2. Filsafat ilmu murni, yaitu bentuk kajian filsafat ilmu yang dilakukan dengan menelaah secara kritis dan eksploratif terhadap materi kefilsafatan, membuka cakrawala terhadap kemungkinan berkembangnya pengetahuan normatif yang baru. Bila filsafat ilmu terapan berangkat dari ilmu khusus menuju kajian filosofis, filsafat ilmu murni mengambil arah sebaliknya, yaitu berangkat dari kajian filosifis terhadap asumsi-asumsi dasar yang ada dalam ilmu, misalnya terkait dengan anggapan dasar tentang “realitas” dalam ilmu-ilmu khusus dan konsekuensinya pada pemahaman terhadap “realitas” secara keseluruhan.
B. Hubungan filsafat ilmu dengan epistemologi
Filsafat ilmu secara sistematis merupakan cabang dari rumpun kajian epistemologi. Epistemologi sendiri mempunyai dua cabang yaitu filsafat pengetahuan (theories of knowledge) dan filsafat ilmu (theory of science). Objek material filsafat pengetahuan yaitu gejala pengetahuan, sedang objek material filsafat ilmu yaitu mempelajari gejala-gejala ilmu menurut sebab terpokok. Dalam epistemologi yang dibahas adalah objek pengetahuan, sumber dan alat untuk memperoleh alat pengetahuan, kesadaran dan metode, validitas pengetahuan, dan kebenaran pengetahuan (Verhak dan Haryono, 1989: 3). Dalam (Tim Dosen Filsafat Ilmu Fakultas Filsafat UGM, 2007: 46).

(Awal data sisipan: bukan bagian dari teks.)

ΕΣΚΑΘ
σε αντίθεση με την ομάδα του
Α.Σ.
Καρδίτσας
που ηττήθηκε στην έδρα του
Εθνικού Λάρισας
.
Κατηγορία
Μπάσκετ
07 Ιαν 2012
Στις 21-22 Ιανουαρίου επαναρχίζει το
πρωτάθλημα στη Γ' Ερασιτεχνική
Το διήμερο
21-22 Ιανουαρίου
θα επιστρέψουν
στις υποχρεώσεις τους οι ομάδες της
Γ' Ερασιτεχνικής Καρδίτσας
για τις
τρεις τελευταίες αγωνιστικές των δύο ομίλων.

Ilmu merupakan pengetahuan yang diatur secara sistematis dan langkah-langkah pencapaiannya dipertanggungjawabkan secara teoritis. Filsafat pengetahuan memeriksa sebab-musabab pengetahuan dengan bertitik tolak pada gejala pengetahuan dalam kehidupan sehari-hari. Filsafat pengetahuan menggali kebenaran, kapasitas dan tahap-tahapnya, objektivitasnya, abstraksi, intuisi, asal pengetahuan dan arah pengetahuan. Yang membedakan ilmu dari pengetahuan adalah metode ilmiah. (Verhak dan Haryono, 1989: 3). Dalam (Tim Dosen Filsafat Ilmu Fakultas Filsafat UGM, 2007: 46) (Verhak dan Haryono, 1989: 12). Dalam (Tim Dosen Filsafat Ilmu Fakultas Filsafat UGM, 2007: 46).
Epistemologi akan menunjukkan asumsi dasar ilmu, agar penelaahan filsafat ilmu tidak terpaku pada ragam objek material ilmu. Pertanyaan dari ontologi “apakah karakter pengetahuan kita tentang dunia?” Pertanyaan ontologi dan epistemologi tidak dijawab dengan penyelidikan empiris yang terkait dengannya. Pertanyaan filsafat dipecahkan bukan dengan penyelidikan empiris, tetapi dipecahkan dengan penalaran. Dengan bantuan telaah epistemologi maka akan didapat pemahaman hakiki tentang karakter dari objek ilmu. Misal: terdapat karakter yang berbeda antara ilmu-ilmu alam dan ilmu sosial humaniora dalam hal objek material, yakni bahwa ilmu alam memiliki karakter objek yang deterministik, sedangkan ilmu sosial-humaniora memiliki karakter objek yang indeterministik dan penuh motivasi.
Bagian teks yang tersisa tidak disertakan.